Kaldal and family arrived in August 2019 and she followed his medical advice to take a break in trying to get pregnant so that she could enjoy her year at Yale. 

“It was great advice and I enjoyed my time so much,” Kaldal says. “I took classes with Secretary John Kerry and General Stanley McChrystal to name a few of the amazing giants of global affairs.”

Because of the pandemic, Kaldal had to leave the U.S. sooner than expected so that she could return to frontline emergency planning for the Icelandic government. 

“I was simultaneously finishing the last couple of weeks of the spring semester at Yale, and despite the crazy circumstances I managed to get top marks in all courses, graduating with honors,” Kaldal says. “After graduating, I was ready to try getting pregnant again after a more than a yearlong break.”

A growing brood

Kaldal got pregnant within a few months. “I was cautiously optimistic and then I was very nauseous and tired and had to go to the hospital to get some extra fluids put in me,” she says. “They did a scan and told me I was expecting… twins. I think they expected me to freak out, but I was extremely happy. It was a dream of mine to have twins, even though I wouldn’t admit it to anyone.” 

But she was also terrified by the idea of losing not just one baby, but two. Her obstetric team, she says, saw her just about every week throughout the pregnancy, which gave her reassurance.  

On March 16, 2021, twins, a boy and girl—Jon and Gudrun—arrived healthy, making her family “perfect,” Kaldal says. 

Soley and her family at home, in April (from left to right): Soley, Oli (10 years old), Jon (newborn), Jakob, Gudrun (newborn), and Steina (5 years old).

Even though there wasn’t a treatment Dr. Kliman prescribed, the explanation to what was going on is what I needed, Kaldal says. 

“I don't think I would ever have had the courage to try for these babies had I not had the brilliant, cutting-edge diagnosis from Dr. Kliman and his team.
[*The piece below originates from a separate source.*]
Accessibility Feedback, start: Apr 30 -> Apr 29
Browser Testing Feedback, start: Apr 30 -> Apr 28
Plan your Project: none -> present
I would have spent the rest of my life blaming myself for being flawed and kept looking for what was wrong with me,” she says. 

“Instead the blame was removed and my dreams came true—all thanks to Dr. Kliman, an amazing scientist, doctor, and innovator, and a deeply compassionate and giving person, who was willing to find an answer to a total stranger's medical mystery at her most vulnerable moment.”